Pandas is a powerful data manipulation tool developed by Wes McKinney. It's built on the Numpy package and its key data structure is called the DataFrame. DataFrames allow you to store and manipulate tabular data in rows of observations and columns of variables.

There are several ways to create a DataFrame. One way is to use a dictionary.

import pandas as pd

data = {
'apples': [3, 2, 0, 1],
'oranges': [0, 3, 7, 2]
}

purchases = pd.DataFrame(data)

print(purchases)

This will output:

   apples  oranges
0 3 0
1 2 3
2 0 7
3 1 2

The DataFrame is a 2-dimensional labeled data structure with columns of potentially different types. You can think of it like a spreadsheet or SQL table, or a dictionary of Series objects. It is generally the most commonly used pandas object.

Pandas DataFrames are great for representing real data: rows correspond to instances (examples, observations, etc.), and columns correspond to features of these instances.

Reading data from CSVs

With CSV files all you need is a single line to load in the data:

df = pd.read_csv('purchases.csv')

Reading data from SQL databases

If you’re working with data from a SQL database you would need to first establish a connection using an appropriate Python library, then pass a query to pandas. Here we'll use SQLite to demonstrate.

import sqlite3

con = sqlite3.connect("database.db")

df = pd.read_sql_query("SELECT * FROM purchases", con)

Just like with CSVs, we could pass index_col='index', but we can also set an index after-the-fact:

df.set_index('index')

Converting back to a CSV, JSON, or SQL

So after extensive work on cleaning your data, you’re now ready to save it as a file of your choice.
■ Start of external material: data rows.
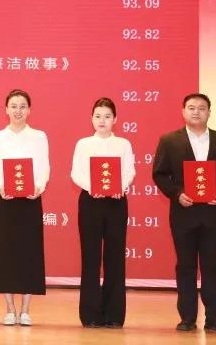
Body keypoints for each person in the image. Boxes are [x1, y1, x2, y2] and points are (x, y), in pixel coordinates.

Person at [152, 93, 216, 333]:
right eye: (191, 107)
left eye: (202, 108)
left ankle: (214, 319)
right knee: (186, 266)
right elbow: (159, 174)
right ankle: (187, 318)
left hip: (213, 215)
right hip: (184, 214)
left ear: (209, 113)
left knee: (212, 267)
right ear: (183, 112)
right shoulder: (169, 141)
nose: (196, 112)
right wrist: (177, 194)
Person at [0, 89, 49, 326]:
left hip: (31, 200)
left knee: (30, 252)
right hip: (5, 200)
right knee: (6, 253)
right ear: (6, 109)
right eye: (13, 106)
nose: (18, 111)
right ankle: (10, 308)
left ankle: (26, 309)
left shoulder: (39, 137)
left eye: (22, 106)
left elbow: (44, 167)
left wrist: (38, 187)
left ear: (29, 110)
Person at [70, 97, 135, 328]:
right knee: (90, 257)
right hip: (91, 202)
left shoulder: (123, 144)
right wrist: (93, 188)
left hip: (116, 203)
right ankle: (90, 314)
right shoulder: (83, 144)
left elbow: (129, 171)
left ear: (115, 119)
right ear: (91, 119)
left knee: (115, 257)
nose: (102, 120)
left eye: (107, 116)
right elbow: (76, 173)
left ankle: (114, 314)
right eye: (98, 116)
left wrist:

Similar to the ways we read in data, pandas provides intuitive commands to save it:

df.to_csv('new_purchases.csv')

df.to_json('new_purchases.json')

df.to_sql('new_purchases', con)

Where df is the DataFrame you want to save.

Basic DataFrame operations

Just like with NumPy ndarrays, we can perform element-wise arithmetic operations on DataFrame. Here we add a new column to our DataFrame by adding the 'apples' column to the 'oranges' column:

df['total_fruit'] = df['apples'] + df['oranges']

DataFrame slicing, selecting, extracting

It's also easy to select and extract data from DataFrames, and there are several ways to do it. We can extract by column name, by index (row names), and by numerical index. For instance, to select all the 'apples' values:

apples = df['apples']

We can also use the loc and iloc functions to select rows. For example, df.loc[1] will return all column values for the row with index 1.

Conclusion

We've only just scratched the surface of what pandas can do. As we delve deeper into the library, we'll learn about more complex operations such as merging, grouping, and reshaping data. Pandas is an extensive library with a lot of functionality, but these basics should be enough to get you off the ground. Happy data wrangling!